▶ Excerpted passage:
BEGIN

Mar 22, 2011 20:58
So living without the crack(!) is easier than i thought... not greatly helpful however is when you have a close friend flaunting her own ED'd behaviour in response to your confession of trying to give it up.
Lets chalk that up to insensitivity and not read into it any further. I am acutely aware of the potential risks of this relationship, but kind of enjoying skirting the boundaries of a healthy friendship. Okay maybe that's not completely honest. Whatever.
I am completely torn RE: Easter plans. This is so painful.
I want to see my family, I want us to BE a family. But the whole damn thing is so horribly dysfunctional. I know it seems like such an easy decision. But I feel so vulnerable at the moment... I'm doing Okay ? maybe ? I don't know... I want to see Lucy and Charlie, I feel bad for not being there for Lucy.
But damnit being in that house is beyond hard. And my mother.
Why are we not discussing the fact that she is obviously mentally unstable ? Why the hell is it ok to just sweep it under the carpet and laugh it off ?
I am terrified of turning into her. And at the moment I don't see myself as much better.
I know she must be hurting, I think that is why I find her so difficult to deal with. Its so obvious. That need for attention, skewed mindset, an inability to prioritise the very things you need to do to get through life. It is no wonder I was brought up in the environment I was.
So why don't we talk about that ?
She knows what I saw, what I witnessed, what I hid Lucy from in the bathroom under the stairs because she was thinking of herself and not her five year old daughter who was quietly crying. Why is it ok that children are not picked up from school and wait in the cold until 10pm ? Why are all these things just... left.
I remember going home this time last year. I'd had a hell of a term, to put it lightly (you know, tried to kill myself, ended a long term relationship...). I was just finding my feet, trying to focus on finals and finishing a degree.
I left the hospital laboratory in Bangor having essentially abandoned the practical side of my dissertation due to anxiety... and driven 450 miles to try and be somewhere comfortable and secure to write it up.
It is so vivid.
I drove for 9 hours with one break, excited to see my family, looking forward to an evenings reunion with them all and catching up. Preparing myself to write my dissertation over the easter break whilst working full time at the kayaking shop.

END

▶ Questions to answer:
**1.** Copy the journal entry word for word, from "I am terrified" to "things just... left.".
**2.** According to the journal entry, how many miles did the writer drive after leaving the hospital laboratory in Bangor?

▶ Source data:
BEGIN

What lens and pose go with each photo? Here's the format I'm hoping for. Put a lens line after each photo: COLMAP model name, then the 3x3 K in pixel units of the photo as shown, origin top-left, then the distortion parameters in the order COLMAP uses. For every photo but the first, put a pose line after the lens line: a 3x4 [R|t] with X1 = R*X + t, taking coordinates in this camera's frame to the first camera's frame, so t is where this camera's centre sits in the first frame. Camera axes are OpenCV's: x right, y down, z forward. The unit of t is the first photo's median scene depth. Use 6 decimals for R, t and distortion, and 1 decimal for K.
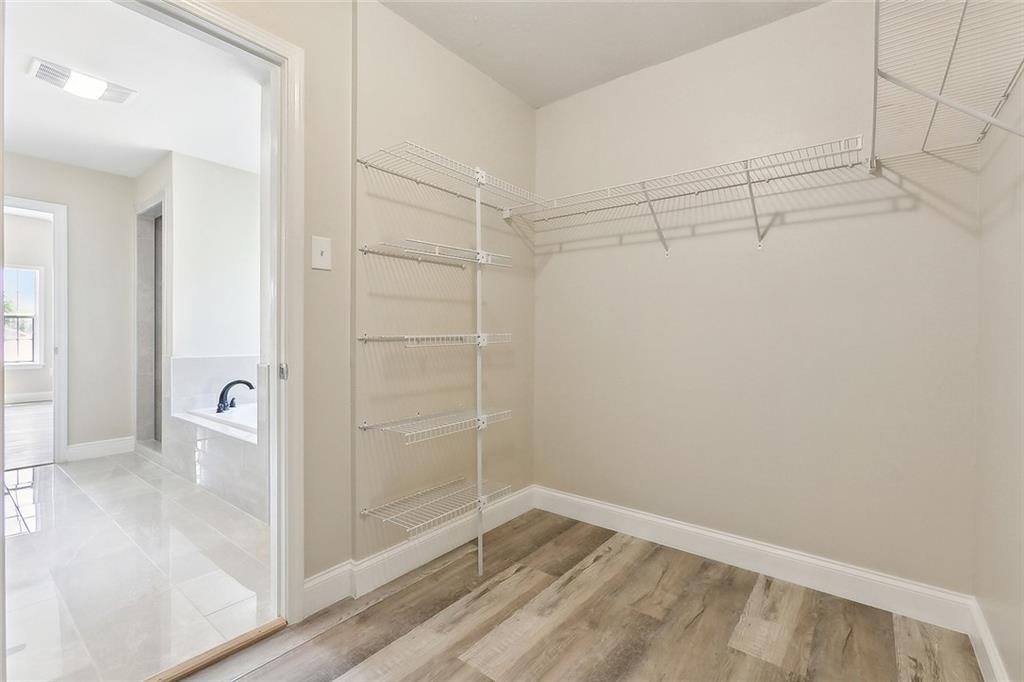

END

▶ Responses to the tasks:
**1.**
I am terrified of turning into her. And at the moment I don't see myself as much better.
I know she must be hurting, I think that is why I find her so difficult to deal with. Its so obvious. That need for attention, skewed mindset, an inability to prioritise the very things you need to do to get through life. It is no wonder I was brought up in the environment I was.
So why don't we talk about that ?
She knows what I saw, what I witnessed, what I hid Lucy from in the bathroom under the stairs because she was thinking of herself and not her five year old daughter who was quietly crying. Why is it ok that children are not picked up from school and wait in the cold until 10pm ? Why are all these things just... left.

**2.** 450 miles.